Preliminary data on domestic liquidity (M3) indicated that demand for money grew by 4.6 percent year-on-year to reach P1.68 trillion as of end-November 2003. The growth in M3 in November is at a faster clip compared to the 2.5 percent recorded in the previous month. The increase in M3 was traced mainly to the sustained expansion in the net foreign assets (NFA) of the monetary system (which consists of the BSP and the banking system) and the improvement in the level of domestic credits to both the public and private sectors.

The NFA of the monetary system grew steadily by 19.9 percent from 19.8 percent year-on-year growth in October 2003 due mainly to the sustained investments in foreign-currency denominated assets by deposit money banks (DMBs). Similarly, net domestic credits continued to rise in November as demand for government securities remained strong. As a result, growth in credits to the public sector accelerated to 13.4 percent year-on-year in November from only 11.2 percent in the previous month.

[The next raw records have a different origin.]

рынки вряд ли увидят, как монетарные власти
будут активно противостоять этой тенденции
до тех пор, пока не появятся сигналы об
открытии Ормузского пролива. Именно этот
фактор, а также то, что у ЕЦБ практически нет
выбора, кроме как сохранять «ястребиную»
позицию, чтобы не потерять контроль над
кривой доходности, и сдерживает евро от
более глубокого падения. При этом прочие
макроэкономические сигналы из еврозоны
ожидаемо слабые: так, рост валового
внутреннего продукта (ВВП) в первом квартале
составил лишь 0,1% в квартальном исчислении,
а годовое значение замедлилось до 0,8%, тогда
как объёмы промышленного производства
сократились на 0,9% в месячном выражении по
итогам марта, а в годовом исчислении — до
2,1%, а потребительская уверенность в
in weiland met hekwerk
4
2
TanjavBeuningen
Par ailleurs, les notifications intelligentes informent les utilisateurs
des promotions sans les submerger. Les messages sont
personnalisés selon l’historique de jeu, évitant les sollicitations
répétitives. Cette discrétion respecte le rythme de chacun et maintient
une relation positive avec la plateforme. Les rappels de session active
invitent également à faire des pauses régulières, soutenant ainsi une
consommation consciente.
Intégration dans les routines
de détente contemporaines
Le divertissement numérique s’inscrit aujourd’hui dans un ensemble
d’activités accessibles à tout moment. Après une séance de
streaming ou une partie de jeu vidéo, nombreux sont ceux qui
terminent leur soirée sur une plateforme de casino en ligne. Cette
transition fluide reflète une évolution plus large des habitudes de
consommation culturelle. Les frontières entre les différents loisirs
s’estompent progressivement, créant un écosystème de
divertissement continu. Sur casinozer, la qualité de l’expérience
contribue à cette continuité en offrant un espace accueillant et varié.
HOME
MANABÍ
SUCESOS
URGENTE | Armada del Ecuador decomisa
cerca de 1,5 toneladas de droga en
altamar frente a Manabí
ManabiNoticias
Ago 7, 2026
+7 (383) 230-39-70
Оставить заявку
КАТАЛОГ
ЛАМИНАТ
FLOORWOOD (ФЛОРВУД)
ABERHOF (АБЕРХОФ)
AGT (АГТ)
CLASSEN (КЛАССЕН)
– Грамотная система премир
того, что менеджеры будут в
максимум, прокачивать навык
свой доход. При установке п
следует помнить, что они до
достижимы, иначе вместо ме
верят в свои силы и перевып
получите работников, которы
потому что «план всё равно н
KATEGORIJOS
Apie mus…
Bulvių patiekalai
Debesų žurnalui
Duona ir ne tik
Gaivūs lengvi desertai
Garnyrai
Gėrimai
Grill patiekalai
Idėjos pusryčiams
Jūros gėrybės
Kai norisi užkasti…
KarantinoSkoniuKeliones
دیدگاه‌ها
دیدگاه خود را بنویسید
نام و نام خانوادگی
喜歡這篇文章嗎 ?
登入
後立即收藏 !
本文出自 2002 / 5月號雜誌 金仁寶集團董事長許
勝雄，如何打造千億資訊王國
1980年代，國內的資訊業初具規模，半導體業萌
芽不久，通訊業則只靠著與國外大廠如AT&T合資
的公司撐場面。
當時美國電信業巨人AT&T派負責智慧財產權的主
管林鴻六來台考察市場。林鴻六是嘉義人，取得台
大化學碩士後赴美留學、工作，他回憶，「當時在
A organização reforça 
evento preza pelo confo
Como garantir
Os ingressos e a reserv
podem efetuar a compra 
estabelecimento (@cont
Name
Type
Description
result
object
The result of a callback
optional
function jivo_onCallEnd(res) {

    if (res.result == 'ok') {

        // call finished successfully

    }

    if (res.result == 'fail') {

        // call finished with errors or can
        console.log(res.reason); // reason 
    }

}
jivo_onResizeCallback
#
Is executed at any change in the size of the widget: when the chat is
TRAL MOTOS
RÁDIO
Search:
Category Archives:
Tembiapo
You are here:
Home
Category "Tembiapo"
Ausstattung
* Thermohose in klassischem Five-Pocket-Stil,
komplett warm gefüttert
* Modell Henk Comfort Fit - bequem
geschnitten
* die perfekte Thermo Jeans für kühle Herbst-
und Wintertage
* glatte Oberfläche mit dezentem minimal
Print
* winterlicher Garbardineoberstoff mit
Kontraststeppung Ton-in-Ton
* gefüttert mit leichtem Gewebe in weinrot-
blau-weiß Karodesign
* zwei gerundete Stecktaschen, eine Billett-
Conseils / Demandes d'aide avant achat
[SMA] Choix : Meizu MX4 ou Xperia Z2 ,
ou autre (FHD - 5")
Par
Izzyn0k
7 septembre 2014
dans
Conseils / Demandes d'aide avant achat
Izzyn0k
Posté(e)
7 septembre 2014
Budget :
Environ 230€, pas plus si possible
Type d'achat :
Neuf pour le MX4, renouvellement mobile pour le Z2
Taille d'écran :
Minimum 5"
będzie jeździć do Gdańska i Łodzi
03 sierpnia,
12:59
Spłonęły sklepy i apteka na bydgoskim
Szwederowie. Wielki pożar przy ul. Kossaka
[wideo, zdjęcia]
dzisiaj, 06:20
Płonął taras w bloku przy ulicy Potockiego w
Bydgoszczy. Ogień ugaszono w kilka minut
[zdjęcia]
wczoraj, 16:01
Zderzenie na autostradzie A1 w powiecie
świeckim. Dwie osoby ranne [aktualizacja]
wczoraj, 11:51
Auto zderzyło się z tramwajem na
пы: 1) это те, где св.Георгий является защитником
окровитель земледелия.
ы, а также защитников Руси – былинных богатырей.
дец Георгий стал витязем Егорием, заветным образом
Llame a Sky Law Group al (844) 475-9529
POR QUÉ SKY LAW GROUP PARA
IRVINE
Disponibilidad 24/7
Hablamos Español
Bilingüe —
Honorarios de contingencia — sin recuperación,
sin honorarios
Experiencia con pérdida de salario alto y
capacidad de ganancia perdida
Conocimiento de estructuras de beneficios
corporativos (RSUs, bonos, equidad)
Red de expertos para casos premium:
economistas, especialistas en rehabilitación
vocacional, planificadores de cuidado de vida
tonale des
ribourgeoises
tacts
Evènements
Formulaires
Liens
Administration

Similarly, credits to the private sector have been growing steadily over the past 12 consecutive months, rising by 2.6 percent in November and 2.3 percent a month earlier. However, the growth in private sector credit continued to be modest as bank lending remains subdued. The total outstanding loans of commercial banks rose only by 0.8 percent year-on-year as of end-October amid the relatively slow improvement in banks’ NPL ratio. The volume of production index (VOPI) of the manufacturing sector derived from the Monthly Integrated Survey of Selected Industries (MISSI) published by the National Statistics Office (NSO), dipped further by 3.9 percent year-on-year in October from the 3.2 percent contraction in September. Meanwhile, the value of production index (VAPI) from the same survey grew steadily in October at 3.6 percent, year-on-year as in the previous month.

In the months ahead, lending activity is expected to improve as demand conditions and business confidence continue to improve. Business optimism over increased consumer demand (as indicated, for example, in the BSP’s Fourth Quarter Survey on Business Expectations) as well as the other leading indicators of economic activity are expected to encourage stronger domestic demand, which could strengthen further the demand for money in the months ahead. Specifically, consumer spending has remained robust, rising by 4.9 percent in the third quarter, from the 4.3 percent annual pace in the same quarter a year ago. In addition, the cumulative power sales by Meralco as of November 2003, a leading indicator of overall power consumption, grew by 4.5 percent year-on-year, significantly higher than the 0.2 percent during the same period in the previous year. Meanwhile, passenger car sales increased in the last two consecutive months by 81.9 percent and 53.3 year-on-year in October and November 2003, respectively, as against the contraction recorded in the past nine months.

Amid all these indications of the pace of economic activity moving forward, the monetary authorities will continue to ensure that the stance of monetary policy remains supportive of a low-inflation growth path.